What is the equation of motion to determine when a rod will slip off a table?

[schuksj]

Hi. My question is this. A uniform rod of length 2L is held resting on a horizonal table with length L+a projecting over the edge. If the support is removed, show tthat the rod willb egin to slide over hte ege when it has turned through an angle tan^-1(mu*L^2/(L^2+ 9a^2)). mu is the coeffiecent of static friction. I am having trouble finding the equation of motion to start this problem.


m*a=mgsin(theta)-mu*m*g*cos(theta) I think is the right way to start since
force of friction=mu*m*g*cos(theta). Now how do I go from here to get the angle it slips off? And what should the angle of rotation be?

 

[Andrew Mason]

Hi. My question is this. A uniform rod of length 2L is held resting on a horizonal table with length L+a projecting over the edge. If the support is removed, show tthat the rod willb egin to slide over hte ege when it has turned through an angle tan^-1(mu*L^2/(L^2+ 9a^2)). mu is the coeffiecent of static friction. I am having trouble finding the equation of motion to start this problem.

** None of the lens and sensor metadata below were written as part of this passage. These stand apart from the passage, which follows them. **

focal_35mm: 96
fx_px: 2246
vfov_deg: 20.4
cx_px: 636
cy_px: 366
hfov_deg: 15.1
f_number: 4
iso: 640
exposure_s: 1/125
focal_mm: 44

m*a=mgsin(theta)-mu*m*g*cos(theta) I think is the right way to start since
force of friction=mu*m*g*cos(theta). Now how do I go from here to get the angle it slips off? And what should the angle of rotation be?

Are you turning the table up?

Start by analysing the forces on the rod under static conditions:

F_{gravity} + F_{normal} + F_{friction} = 0

The normal force is the trickiest because there is a torque about the edge of the table that has the effect of reducing the normal force on the part that is in contact with the table.

AM

 

[OlderDan]

Hi. My question is this. A uniform rod of length 2L is held resting on a horizonal table with length L+a projecting over the edge. If the support is removed, show tthat the rod willb egin to slide over hte ege when it has turned through an angle tan^-1(mu*L^2/(L^2+ 9a^2)). mu is the coeffiecent of static friction. I am having trouble finding the equation of motion to start this problem.

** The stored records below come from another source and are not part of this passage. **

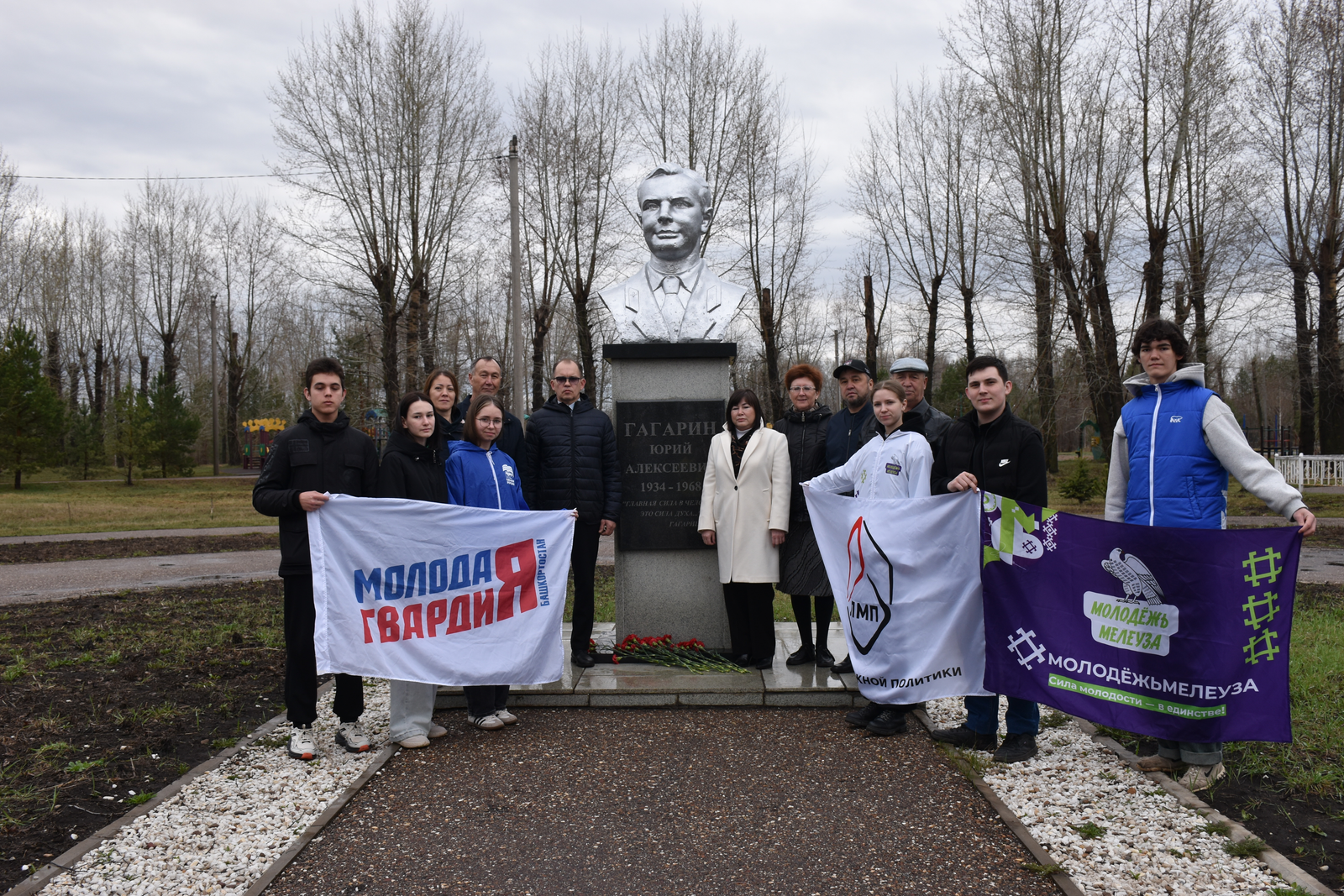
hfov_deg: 53.1
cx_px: 672
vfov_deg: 36.9
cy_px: 448
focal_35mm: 36
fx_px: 1344
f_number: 7.1
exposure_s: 1/250
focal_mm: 24
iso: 200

m*a=mgsin(theta)-mu*m*g*cos(theta) I think is the right way to start since
force of friction=mu*m*g*cos(theta). Now how do I go from here to get the angle it slips off? And what should the angle of rotation be?

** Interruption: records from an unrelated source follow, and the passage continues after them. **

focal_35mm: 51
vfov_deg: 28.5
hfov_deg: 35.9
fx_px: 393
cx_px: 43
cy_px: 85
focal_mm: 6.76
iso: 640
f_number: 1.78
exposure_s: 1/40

The force of friction is not mu*m*g*cos(theta). I took the normal force to be always perpendicular to the rod and the frictional force parallel to the rod. The frictional force is set equal to the component of gravity parallel to the rod [mgsin(theta)] plus the centripetal force required to keep the rod moving on a circular path. The rod slips when the frictional force reaches mu*N. The normal force is found from torque and angular acceleration considerations and finding the linear acceleration of the CM as the ratio [mgcos(theta) - N]/m. I also used conservation of energy before slipping. I found it convenient to work in terms of I_CM and I about the pivot point (I_CM + ma^2; parallel axis theorem) until the end.